Thursday, February 21, 2019

BATHROOM FOR CUSTOMERS ONLY

They had run out of the rice porridge with fish slices by the time I got there shortly after twelve, and the choice was between preserved egg lean pork congee, or peanuts and plank fish congee. While I do like the latter, any dried fish product would probably not be a good idea before a medical appointment during which blood pressure was sure to be checked. The fried bread stick is, naturally, a must. They were packed, so I scooted in opposite an old fellow happily devouring a Chinese tamale (glutinous rice, pork chunks, lok tau, packed in a bamboo leaf cone and steamed for hours till dense and rich). The evidence of other snacks still sat before him.
Two young fellows speaking the northern tongue were at a table behind me, a pretty little girl eating rice noodle sheet roll with her auntie and grandmama were behind him.

I've learned that I must avoid their coffee. It isn't a strong suit. Many country district Cantonese are somewhat casual about the bitter brew.

Steamed rice noodle sheets, congee, various other dim sums, and the lunch special -- three sides, soup and rice -- are what you go there for. Or steamed buns (both Cantonese, with filling, and Northern, plain steamed bread for sopping), plus a bag of frozen freshly made wontons for heating at home. It's basically a lunch counter where the dominant languages are city Cantonese and country-side Toishanese. Little bits of Mandarin and English.


QUICK FOOD NOTES
魚片粥 ('yü pin juk'): rice porridge with fish slices.
皮蛋瘦肉粥 ('pei dan sau yiuk juk'): preserved egg and lean pork congee.
柴魚花生粥 ('chai-yü faa-sang juk'): dried fish and fried peanuts rice congee.
油條 ('yau tiu'): fried bread stick.
粽 ('jung'): Chinese tamale.
腸粉 ('cheung fan'): rice noodle sheet rolls (steamed and toothsome).
海米腸粉 ('hoi mei cheung fan'): dry shrimp rice sheet noodle.
香茜腸粉 ('heung sai cheung fan'): cilantro steamed rice-sheet noodle.
鮮蝦腸粉 ('sin haa cheung fan'): fresh shrimps rice-sheet noodle.
咖啡 ('ga fei'): coffee.
三餸一湯 'saam song yat tong': three sides, soup, and rice.
飽 ('baau'): steamed buns with filling.
饅頭 ('maan tou'): plain steamed bread.
鮮蝦雲吞 ('san sin wan tan'): freshly made wonton.
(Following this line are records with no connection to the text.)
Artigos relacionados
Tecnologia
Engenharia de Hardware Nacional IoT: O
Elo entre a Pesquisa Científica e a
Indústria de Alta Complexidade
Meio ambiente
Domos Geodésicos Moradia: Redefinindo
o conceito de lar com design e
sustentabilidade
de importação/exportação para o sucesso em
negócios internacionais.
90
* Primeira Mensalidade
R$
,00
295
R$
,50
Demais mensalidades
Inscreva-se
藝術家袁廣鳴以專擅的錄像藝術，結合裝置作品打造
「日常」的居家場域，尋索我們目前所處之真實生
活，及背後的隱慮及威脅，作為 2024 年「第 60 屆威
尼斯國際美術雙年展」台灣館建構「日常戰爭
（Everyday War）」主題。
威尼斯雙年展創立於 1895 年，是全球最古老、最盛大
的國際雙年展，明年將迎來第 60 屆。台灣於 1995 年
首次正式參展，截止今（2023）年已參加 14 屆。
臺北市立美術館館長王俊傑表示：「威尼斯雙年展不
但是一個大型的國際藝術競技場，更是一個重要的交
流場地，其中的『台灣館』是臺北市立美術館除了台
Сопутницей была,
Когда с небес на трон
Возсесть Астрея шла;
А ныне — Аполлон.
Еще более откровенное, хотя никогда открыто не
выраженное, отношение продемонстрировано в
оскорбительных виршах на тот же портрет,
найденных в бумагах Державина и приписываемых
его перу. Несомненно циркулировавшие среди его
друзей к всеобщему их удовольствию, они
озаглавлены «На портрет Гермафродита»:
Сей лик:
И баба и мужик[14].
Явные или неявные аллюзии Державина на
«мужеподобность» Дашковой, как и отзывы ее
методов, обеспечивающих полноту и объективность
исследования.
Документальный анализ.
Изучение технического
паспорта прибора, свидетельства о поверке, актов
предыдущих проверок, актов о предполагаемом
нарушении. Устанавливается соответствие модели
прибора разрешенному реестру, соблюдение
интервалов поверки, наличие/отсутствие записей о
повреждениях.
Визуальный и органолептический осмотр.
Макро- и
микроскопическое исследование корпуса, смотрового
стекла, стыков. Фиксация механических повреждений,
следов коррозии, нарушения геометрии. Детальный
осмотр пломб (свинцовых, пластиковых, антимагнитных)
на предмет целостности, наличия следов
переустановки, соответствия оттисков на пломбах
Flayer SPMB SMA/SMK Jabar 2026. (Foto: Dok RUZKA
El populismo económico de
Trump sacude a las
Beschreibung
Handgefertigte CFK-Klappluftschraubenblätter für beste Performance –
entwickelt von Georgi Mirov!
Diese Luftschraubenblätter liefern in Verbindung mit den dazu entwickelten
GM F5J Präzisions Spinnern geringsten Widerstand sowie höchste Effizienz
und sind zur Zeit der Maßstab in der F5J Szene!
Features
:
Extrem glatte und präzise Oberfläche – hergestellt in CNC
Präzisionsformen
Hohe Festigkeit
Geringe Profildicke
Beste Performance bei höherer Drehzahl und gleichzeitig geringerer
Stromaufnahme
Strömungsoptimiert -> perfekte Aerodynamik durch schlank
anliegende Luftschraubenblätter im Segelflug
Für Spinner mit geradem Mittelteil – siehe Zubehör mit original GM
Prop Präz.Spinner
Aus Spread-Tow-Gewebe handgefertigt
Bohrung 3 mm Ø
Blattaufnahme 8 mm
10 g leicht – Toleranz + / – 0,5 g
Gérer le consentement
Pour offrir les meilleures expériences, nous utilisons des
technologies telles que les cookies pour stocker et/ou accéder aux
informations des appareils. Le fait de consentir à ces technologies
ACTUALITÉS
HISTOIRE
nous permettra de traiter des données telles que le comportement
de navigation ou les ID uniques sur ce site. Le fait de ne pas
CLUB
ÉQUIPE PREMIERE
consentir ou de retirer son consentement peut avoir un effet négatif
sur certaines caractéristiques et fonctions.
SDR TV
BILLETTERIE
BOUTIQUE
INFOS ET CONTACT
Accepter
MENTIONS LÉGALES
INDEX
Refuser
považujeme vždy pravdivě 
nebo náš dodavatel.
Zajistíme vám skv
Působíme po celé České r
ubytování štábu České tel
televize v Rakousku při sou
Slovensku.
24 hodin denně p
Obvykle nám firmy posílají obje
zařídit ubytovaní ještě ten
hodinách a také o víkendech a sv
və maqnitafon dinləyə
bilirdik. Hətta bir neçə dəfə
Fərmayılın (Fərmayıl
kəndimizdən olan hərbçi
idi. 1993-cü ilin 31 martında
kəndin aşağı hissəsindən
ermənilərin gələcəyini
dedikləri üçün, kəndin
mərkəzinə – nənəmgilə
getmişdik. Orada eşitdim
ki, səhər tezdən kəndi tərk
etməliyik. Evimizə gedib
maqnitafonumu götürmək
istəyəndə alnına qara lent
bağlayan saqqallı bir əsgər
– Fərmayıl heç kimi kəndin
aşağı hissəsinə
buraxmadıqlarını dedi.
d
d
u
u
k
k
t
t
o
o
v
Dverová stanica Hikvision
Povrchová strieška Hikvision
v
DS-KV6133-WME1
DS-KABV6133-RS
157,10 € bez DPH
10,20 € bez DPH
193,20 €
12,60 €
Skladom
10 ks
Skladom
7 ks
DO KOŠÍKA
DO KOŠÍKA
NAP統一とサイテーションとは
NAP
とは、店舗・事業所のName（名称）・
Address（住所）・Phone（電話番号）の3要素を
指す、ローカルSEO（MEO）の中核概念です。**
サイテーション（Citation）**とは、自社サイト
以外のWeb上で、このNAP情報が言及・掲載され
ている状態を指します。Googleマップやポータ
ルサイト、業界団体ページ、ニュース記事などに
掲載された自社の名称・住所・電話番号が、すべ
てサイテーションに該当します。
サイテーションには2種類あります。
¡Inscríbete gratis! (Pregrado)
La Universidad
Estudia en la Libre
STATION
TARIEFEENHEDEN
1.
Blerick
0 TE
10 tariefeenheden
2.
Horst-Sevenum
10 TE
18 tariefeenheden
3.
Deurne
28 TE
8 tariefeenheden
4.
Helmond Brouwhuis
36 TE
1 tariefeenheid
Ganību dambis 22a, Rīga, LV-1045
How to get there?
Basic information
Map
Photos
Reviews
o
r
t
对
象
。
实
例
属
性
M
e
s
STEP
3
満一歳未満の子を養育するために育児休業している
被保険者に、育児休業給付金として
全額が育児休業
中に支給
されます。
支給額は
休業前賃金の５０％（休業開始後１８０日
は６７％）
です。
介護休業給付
Often, in warmer weather, the place attracts little swarms of tourists, who after long vocal deliberation among themselves, will purchase one carbonated beverage, and one meatball. For some reason no one ever looks at the wall above, where a listing of what they have is clear, legible, and easy to understand, in two written languages.

Fortunately there were no outsiders crowding in, because it was humming, and there would have been no time at all to answer questions from a committee of the baffled yet apathetic.

If, from the foregoing, and the fact that I do not mention the name of the place or where it is, you get the impression that I am less than enthusiastic about Caucasians visiting, then who am I to contradict you?
It's strictly our kind of place.

Food-curious San Franciscans, fine. Southerners, Mid-Westerners, East-Coasters, Germans, Dutch, Italians, French, and many others warmly tolerated, but ultimately a waste of time who are in the way.



At some point, maybe this week, maybe next, I'll head into Chinatown for steamed chicken over rice (蒸滑雞飯 'jing gwat kai faan'), or steamed pork patty and rice (蒸肉餅飯 'jing yiuk beng faan'). There's a place near Pacific Avenue where they do a whole range of claypots, and most of the clientele are neighborhood people.

Home town cooking from a place that isn't my home town.
I'm a Dutch American from California.



The medical appointment went well, in case you were wondering. My blood pressure is back to normal, and the next follow-up visit to the cardiologist will be in the middle of April. Once again after lunch.

I'm thinking plank fish and peanuts congee then.